Emulation & Inference
The exploration of complex physical phenomena, from the evolution of the universe to intricate fluid dynamics, heavily relies on high-fidelity numerical simulations. While these simulations provide invaluable insights, their computational cost often renders them impractical for extensive parameter space exploration, robust uncertainty quantification, or real-time applications. This limitation creates a significant bottleneck in scientific discovery, hindering efficient model calibration and rapid system design.
To overcome these challenges, the field of scientific machine learning develops surrogate models, often termed emulators or reduced-order models. These data-driven approximations are trained on limited high-fidelity simulation outputs to rapidly predict outcomes for new inputs, dramatically accelerating scientific workflows. Methodologies leverage neural networks, Gaussian processes, and dimensionality reduction. A critical aspect involves incorporating probabilistic frameworks, allowing emulators not only to predict but also to quantify associated uncertainty, which is essential for reliable scientific inference.
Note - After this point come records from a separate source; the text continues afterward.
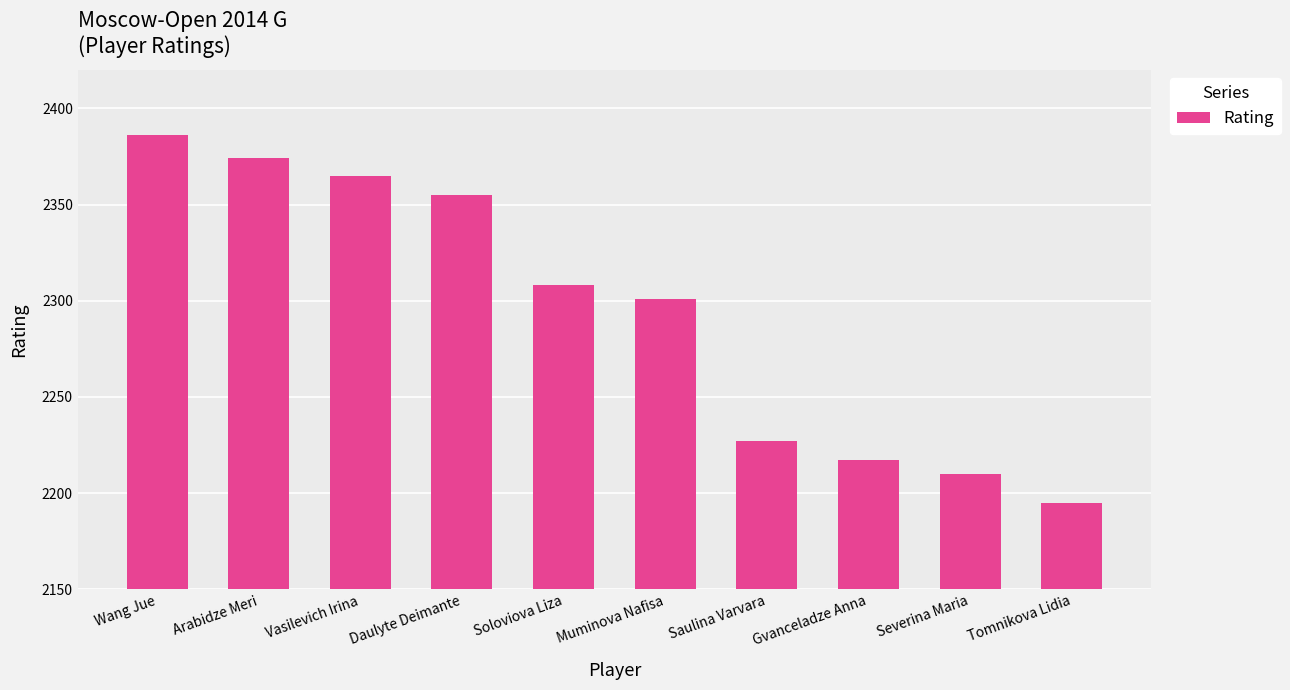

Count the number of data series in this chart.

1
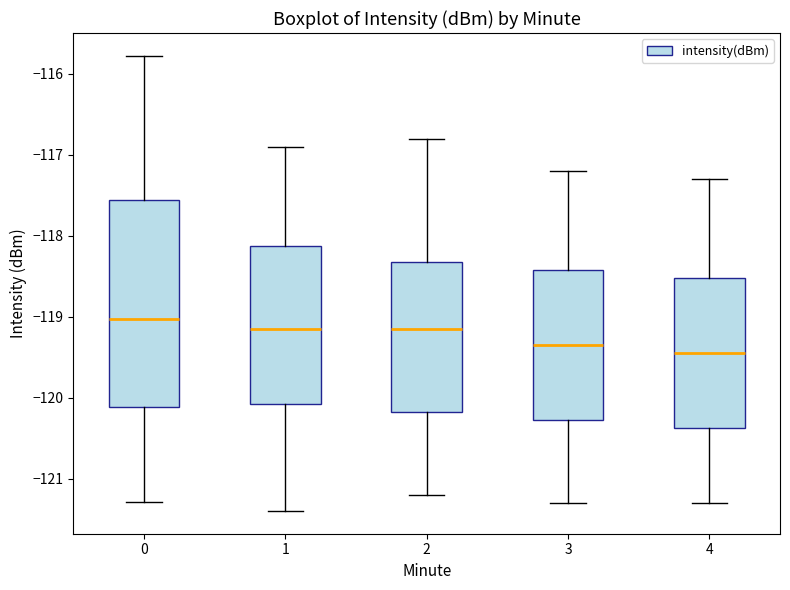

Reading left to right, transcribe this box plot: for each box, give where its median line is, the range the box spans, and where its two whiskers end, as read against the y-axis. The values are not printed on the chart, so give them approximately, as read against the axis.

0: median -119.0, box -120.1 to -117.6, whiskers -121.3 to -115.8
1: median -119.1, box -120.1 to -118.1, whiskers -121.4 to -116.9
2: median -119.1, box -120.2 to -118.3, whiskers -121.2 to -116.8
3: median -119.3, box -120.3 to -118.4, whiskers -121.3 to -117.2
4: median -119.4, box -120.4 to -118.5, whiskers -121.3 to -117.3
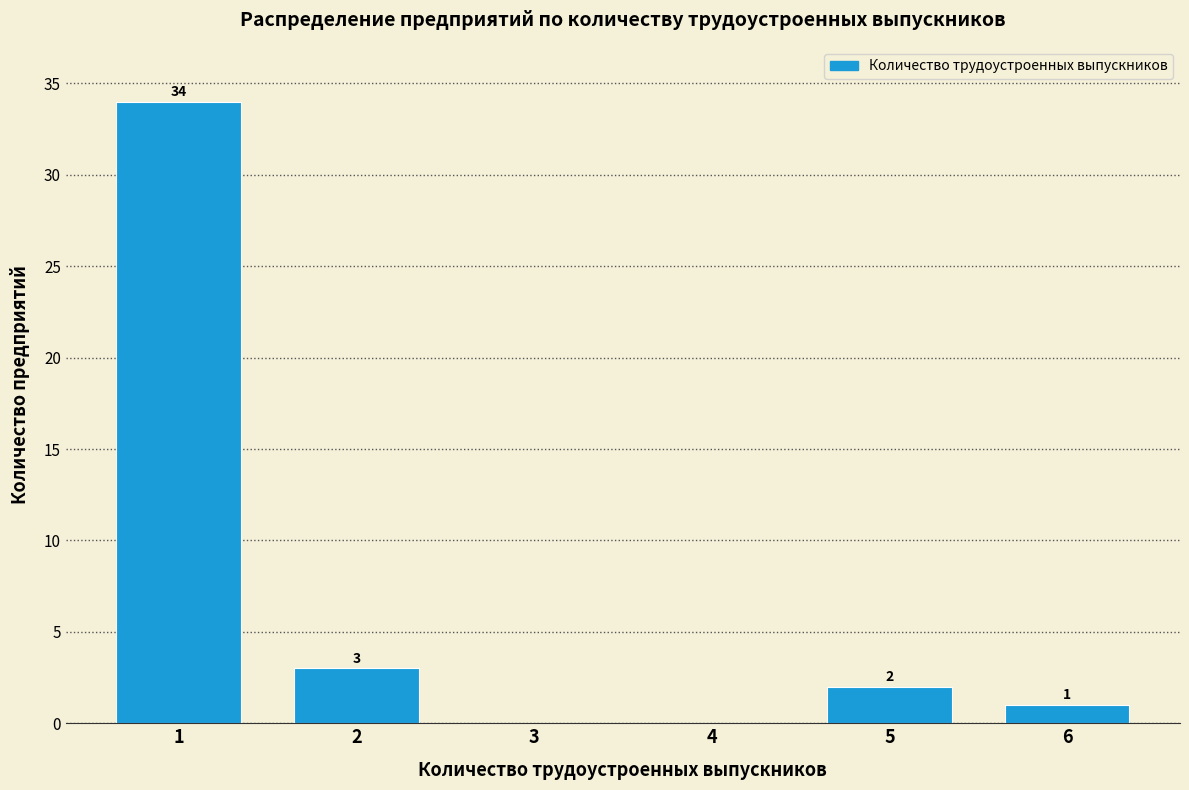

Reading left to right, list all the values displayed in this chart.

1=34	2=3	3=0	4=0	5=2	6=1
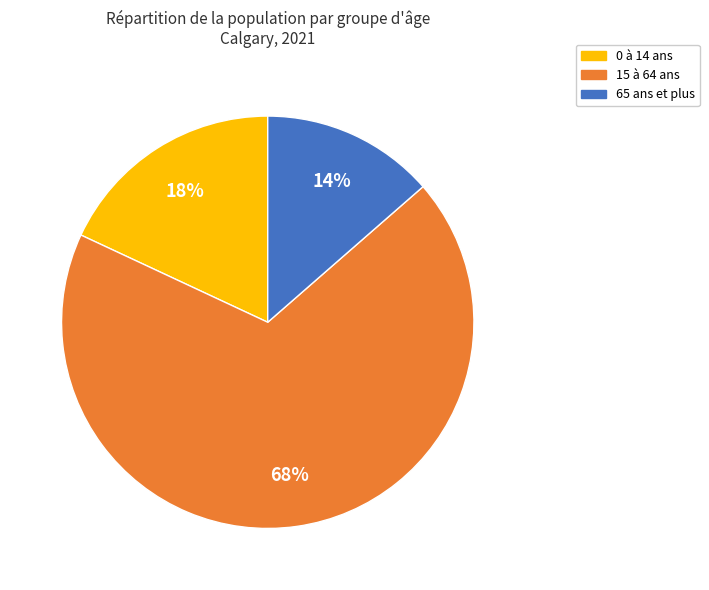

To the nearest percent, what portion does 15 à 64 ans represent?

68%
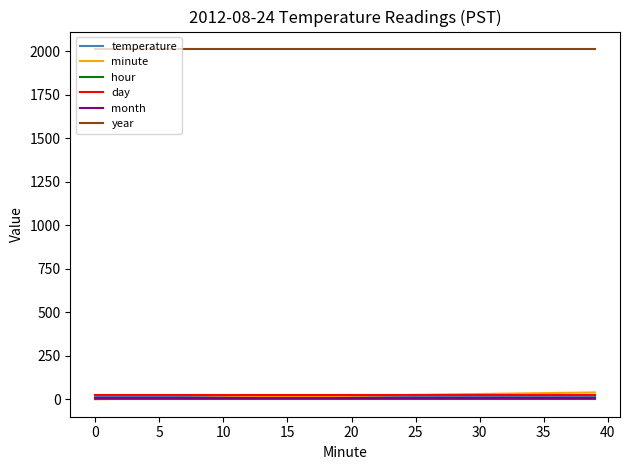

Which series has the largest total across all categories?

year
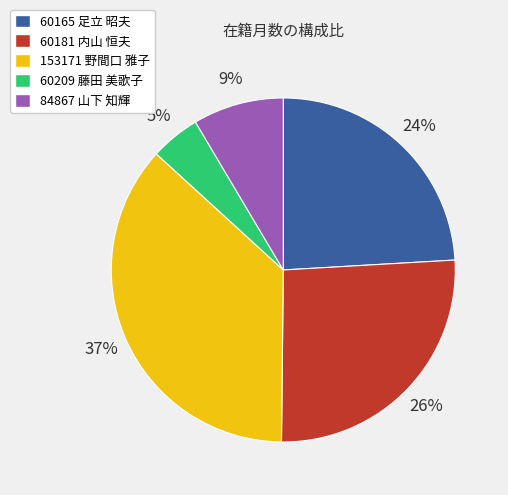

To the nearest percent, what portion does 153171 野間口 雅子 represent?

37%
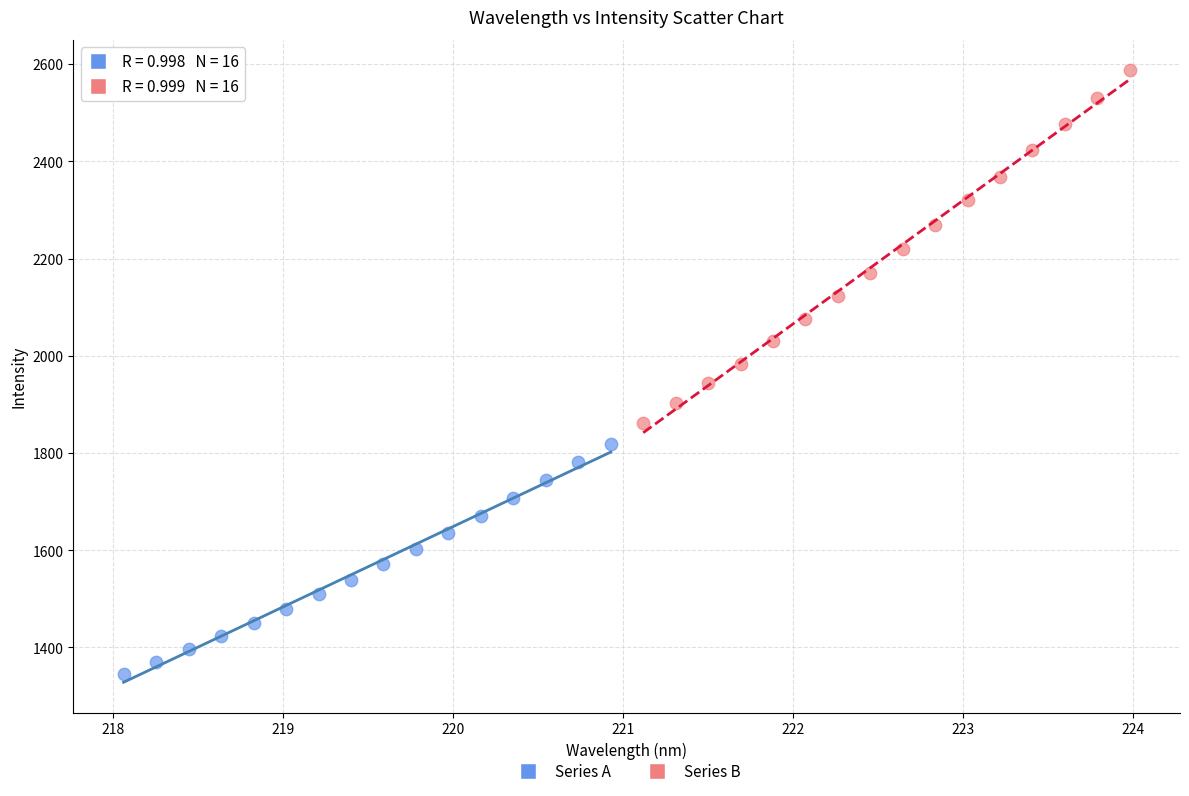

Which series contains the highest Y value?

Series B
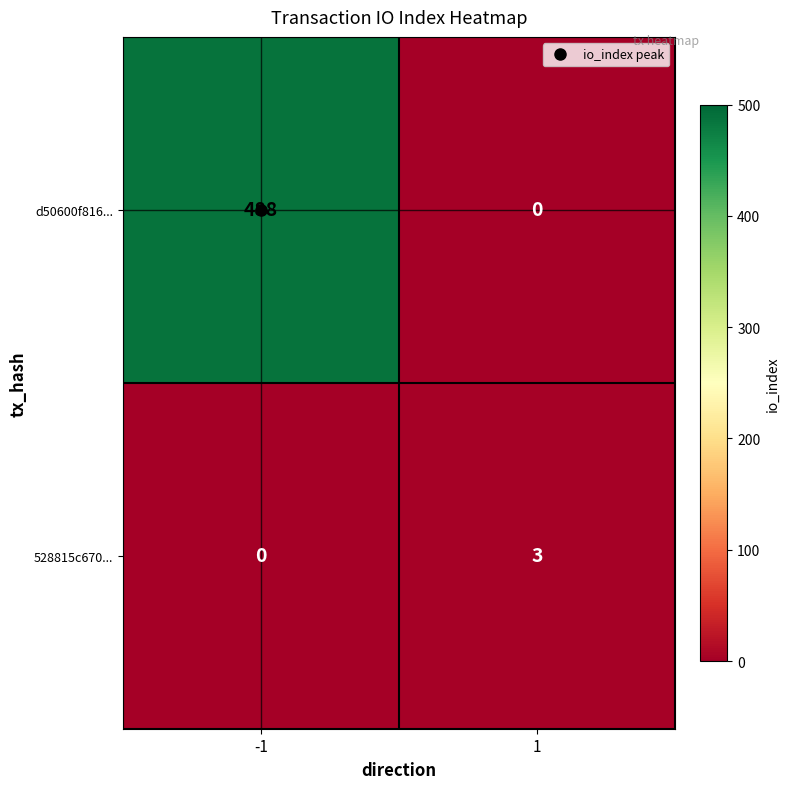

What is the greatest value displayed?

488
Such surrogate modeling transforms various scientific disciplines. In cosmology, emulators enable efficient parameter inference for large-scale structure observations, facilitating the study of dark energy, dark matter, and modified gravity, as well as unresolved subgrid processes. In fluid dynamics, they allow rapid prediction of flow fields under varying conditions, offering pathways for real-time control, optimization, and recovery of missing data, bridging the gap between theoretical modeling and practical engineering applications.
My research focuses on developing and applying cutting-edge machine learning and statistical methods to construct highly accurate, efficient, and robust emulators and reduced-order models. I have developed novel differentiable emulators, such as SHAMNet, for predicting large-scale structure observables, significantly accelerating cosmological parameter inference and modified gravity exploration via gradient-based optimization. My work also extends to developing probabilistic neural networks for fluid flow surrogate modeling, providing rapid predictions, crucial uncertainty quantification, and facilitating data recovery from sparse measurements. A key technical contribution involves latent-space time evolution using Gaussian process emulation to create non-intrusive reduced-order models for complex, time-dependent systems.
These advancements have a profound impact. In cosmology, I have applied emulator-based inference to constrain complex subgrid models governing baryonic effects and developed matter power spectrum emulators for f(R) modified gravity cosmologies. In fluid dynamics, my probabilistic surrogates provide tools for real-time analysis and control. Collectively, my contributions enable faster scientific discovery, more reliable uncertainty quantification, and the ability to tackle previously intractable problems in both fundamental physics and applied engineering.